Your assignment
Return only those lines of the records below in which "None" appears.

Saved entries
★ ★ ★ ★
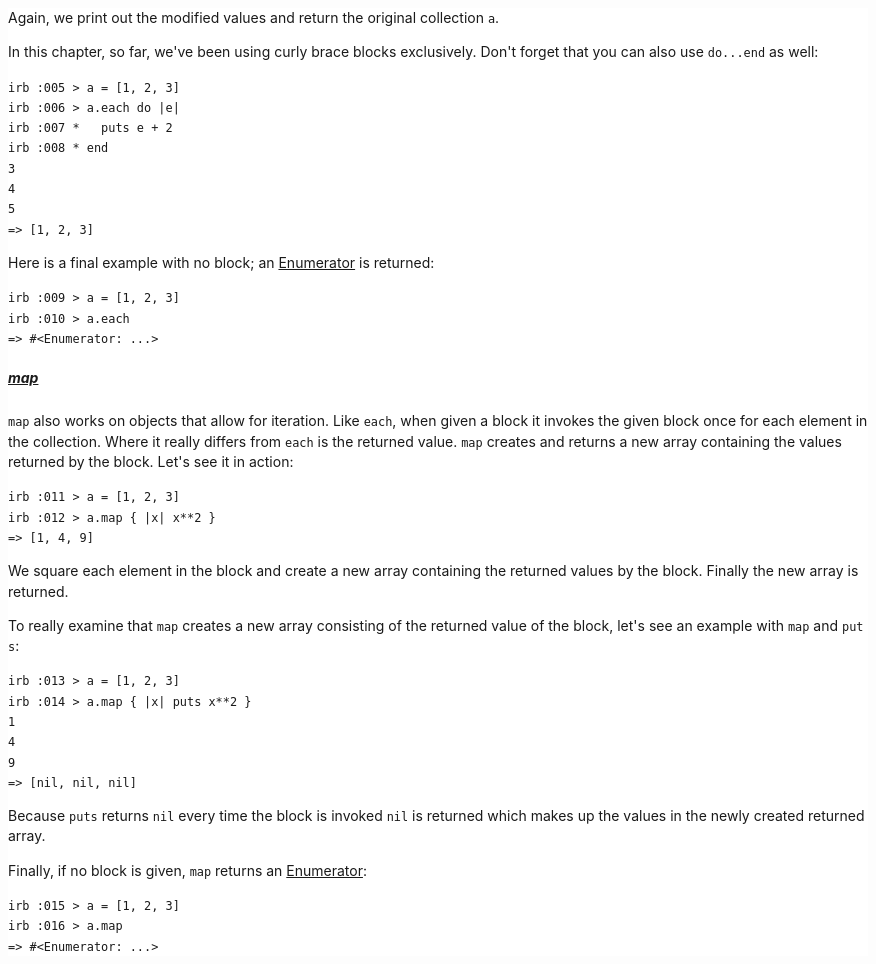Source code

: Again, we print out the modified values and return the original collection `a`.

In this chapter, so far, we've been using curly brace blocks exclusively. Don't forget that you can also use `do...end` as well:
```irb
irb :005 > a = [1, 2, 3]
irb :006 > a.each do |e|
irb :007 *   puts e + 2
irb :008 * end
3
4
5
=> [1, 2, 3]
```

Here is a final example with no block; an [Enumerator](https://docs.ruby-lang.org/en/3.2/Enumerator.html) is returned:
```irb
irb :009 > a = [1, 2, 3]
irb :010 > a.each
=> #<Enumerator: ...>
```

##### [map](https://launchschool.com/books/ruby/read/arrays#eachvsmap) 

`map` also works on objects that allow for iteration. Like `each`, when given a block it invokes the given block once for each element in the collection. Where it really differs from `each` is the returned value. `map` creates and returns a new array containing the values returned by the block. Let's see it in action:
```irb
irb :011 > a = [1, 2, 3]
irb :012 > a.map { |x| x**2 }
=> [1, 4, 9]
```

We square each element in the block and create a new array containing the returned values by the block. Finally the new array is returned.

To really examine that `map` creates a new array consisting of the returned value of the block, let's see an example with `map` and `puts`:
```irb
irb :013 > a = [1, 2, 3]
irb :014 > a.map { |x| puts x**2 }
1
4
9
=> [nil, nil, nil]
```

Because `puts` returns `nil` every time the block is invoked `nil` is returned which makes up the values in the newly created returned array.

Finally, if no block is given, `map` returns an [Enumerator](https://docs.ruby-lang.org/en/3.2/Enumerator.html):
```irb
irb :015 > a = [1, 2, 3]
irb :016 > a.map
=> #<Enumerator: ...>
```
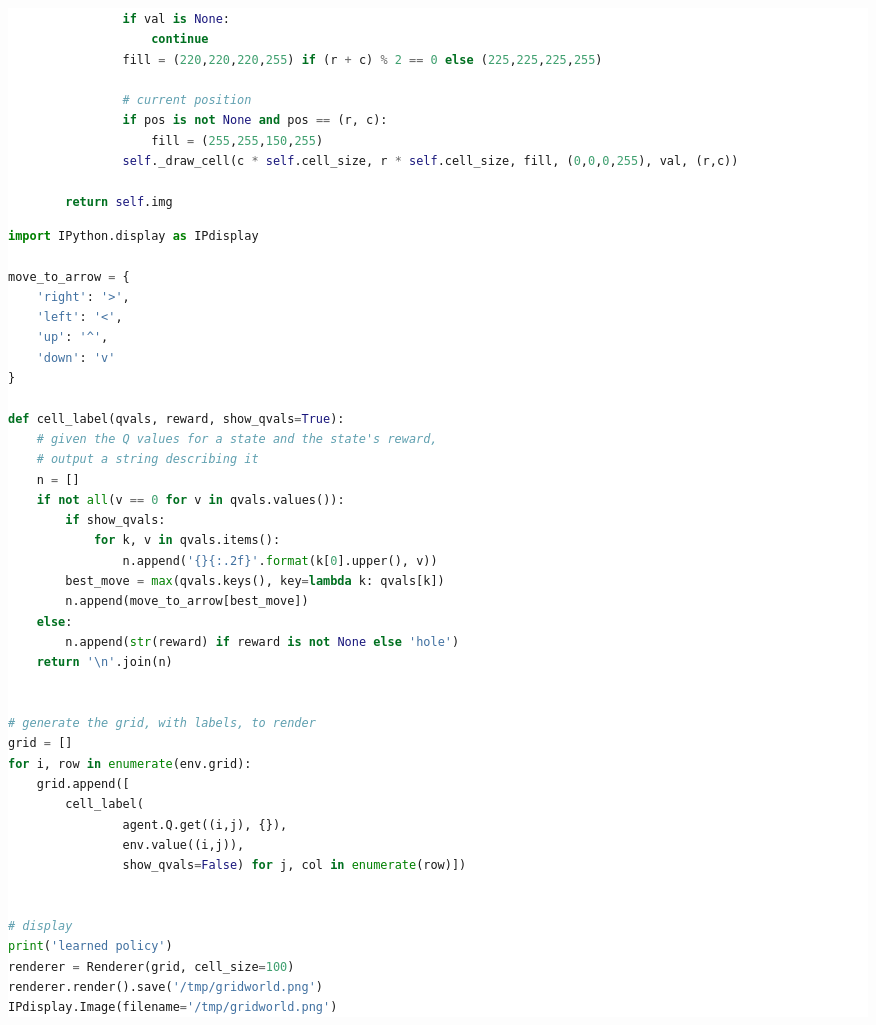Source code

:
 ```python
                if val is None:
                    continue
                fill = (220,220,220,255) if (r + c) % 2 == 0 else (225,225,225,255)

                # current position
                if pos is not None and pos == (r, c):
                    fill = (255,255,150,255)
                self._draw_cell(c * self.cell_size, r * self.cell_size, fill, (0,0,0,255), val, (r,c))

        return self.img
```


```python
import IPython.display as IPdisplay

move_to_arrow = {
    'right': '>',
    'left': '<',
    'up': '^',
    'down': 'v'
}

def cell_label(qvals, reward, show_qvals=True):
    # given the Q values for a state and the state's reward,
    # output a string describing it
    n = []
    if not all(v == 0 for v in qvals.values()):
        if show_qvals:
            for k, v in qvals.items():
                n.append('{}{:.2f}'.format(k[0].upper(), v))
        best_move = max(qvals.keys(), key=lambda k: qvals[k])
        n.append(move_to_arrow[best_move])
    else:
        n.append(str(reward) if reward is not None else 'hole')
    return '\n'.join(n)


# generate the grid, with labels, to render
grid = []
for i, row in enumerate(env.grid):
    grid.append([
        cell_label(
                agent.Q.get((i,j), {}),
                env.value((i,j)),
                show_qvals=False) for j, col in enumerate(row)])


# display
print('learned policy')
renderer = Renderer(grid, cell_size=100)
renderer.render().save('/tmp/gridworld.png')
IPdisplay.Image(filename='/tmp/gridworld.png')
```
★ ★ ★ ★
Result of this task
                if val is None:
                if pos is not None and pos == (r, c):
        n.append(str(reward) if reward is not None else 'hole')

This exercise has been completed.